We have evolved procedures to control and limit change within such systems, and we generally assume that those procedures work adequately. The sudden shift from one quasi-stable state to another invariably illuminates the limitations of such control procedures. Homer-Dixon points out that all the systems involved are very complex, and that while we may understand their operation adequately to affect behavior within a quasi-stable state, we seldom understand well enough to do much in the transition between such quasi-stable states.

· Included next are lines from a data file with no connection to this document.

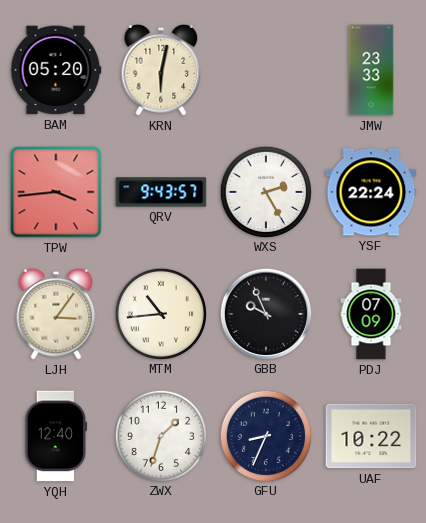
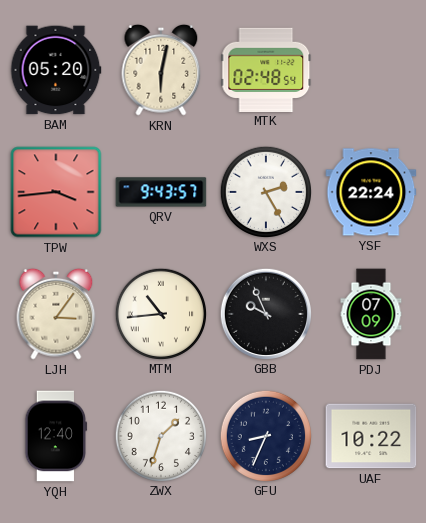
MTK: none -> 02:48
JMW: 23:33 -> none
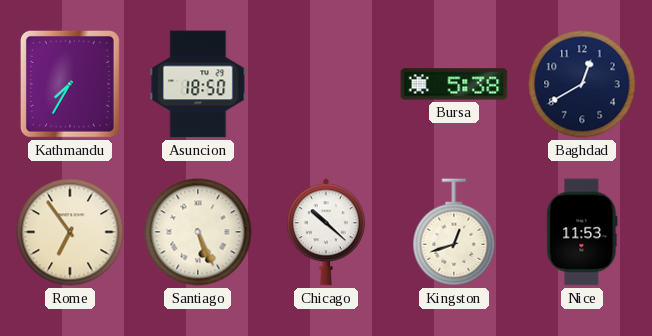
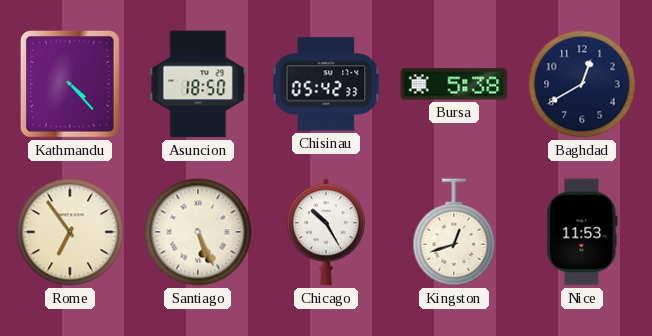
Kathmandu: 7:35 -> 4:23
Chisinau: none -> 05:42
Chicago: 10:22 -> 10:25
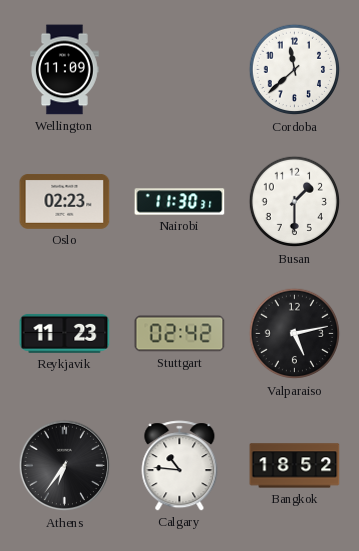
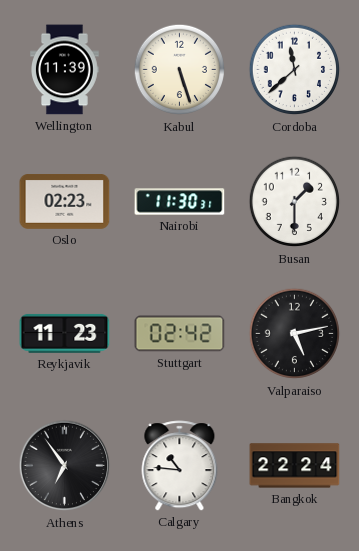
Wellington: 11:09 -> 11:39
Kabul: none -> 5:27
Athens: 6:36 -> 6:54
Bangkok: 18:52 -> 22:24
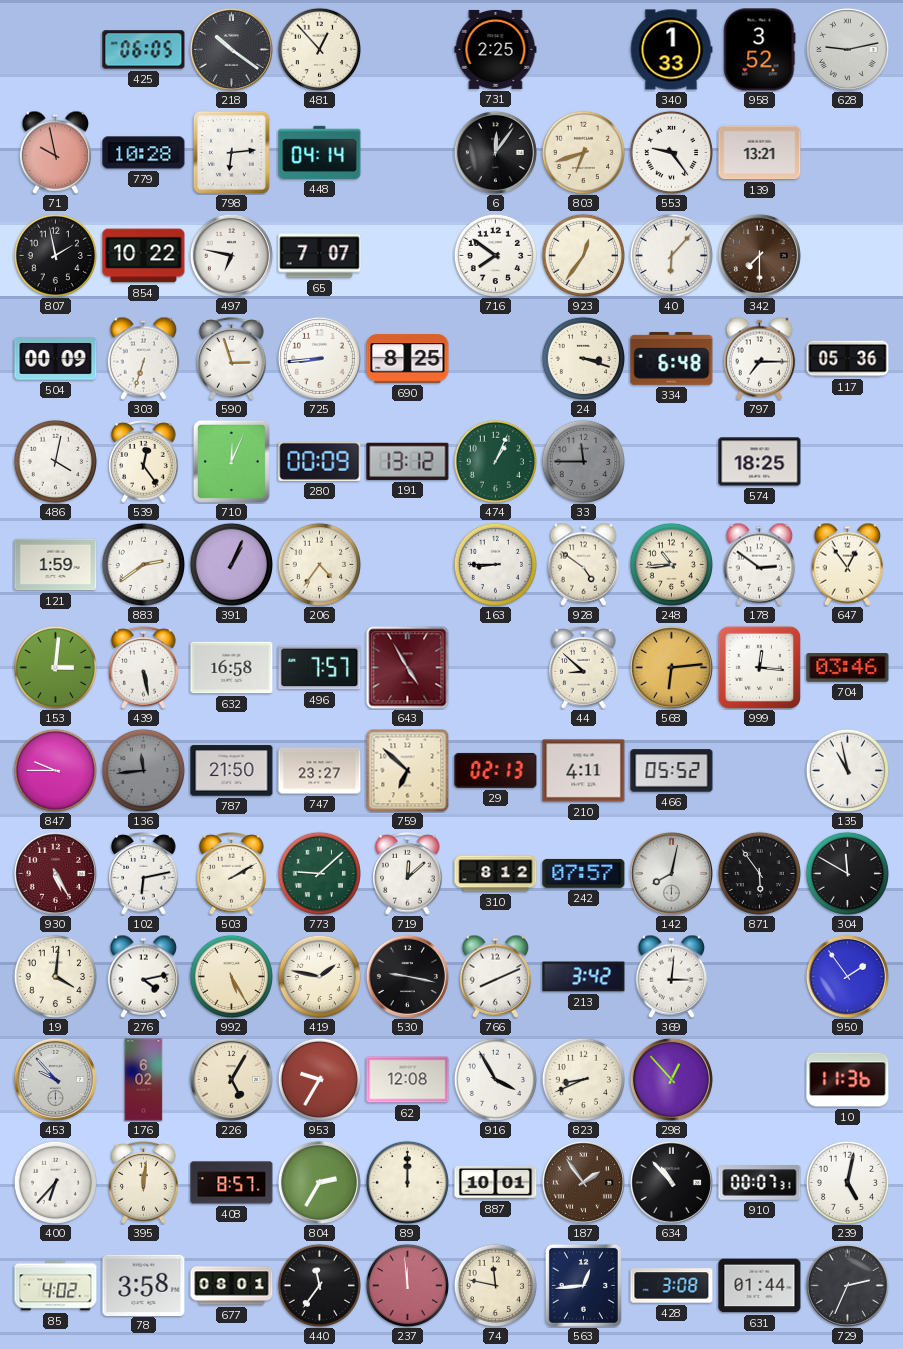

I was especially struck by Homer-Dixon’s comment on watching the news on October 19, 1987 – the day of precipitous decline in the Wall Street and other stock markets. The façade cracked. The newscasters expressions showed that they did not understand what was happening, nor where it would lead. Indeed, it appeared that their confidence that someone, somewhere understood and could step in to stop the crisis was shaken; perhaps the economy was beyond our understanding and control.

It made me think about the difference between politicians and media pundits on the one hand, and scientists on the other. The former always seem to present a façade of perfect knowledge. There is always someone on the news to explain exactly why the Dow Jones average moved a fraction of a percent one way or the other yesterday. On the other hand, scientists, who have spent lifetimes studying specific phenomena, generally are quite modest about the understanding they have achieved, and their ability to predict. No wonder the public tends to have a comforting, and largely erroneous belief that someone in control really understands, since the pronouncements that reach the public are usually those of the media and the politician, not the scientist.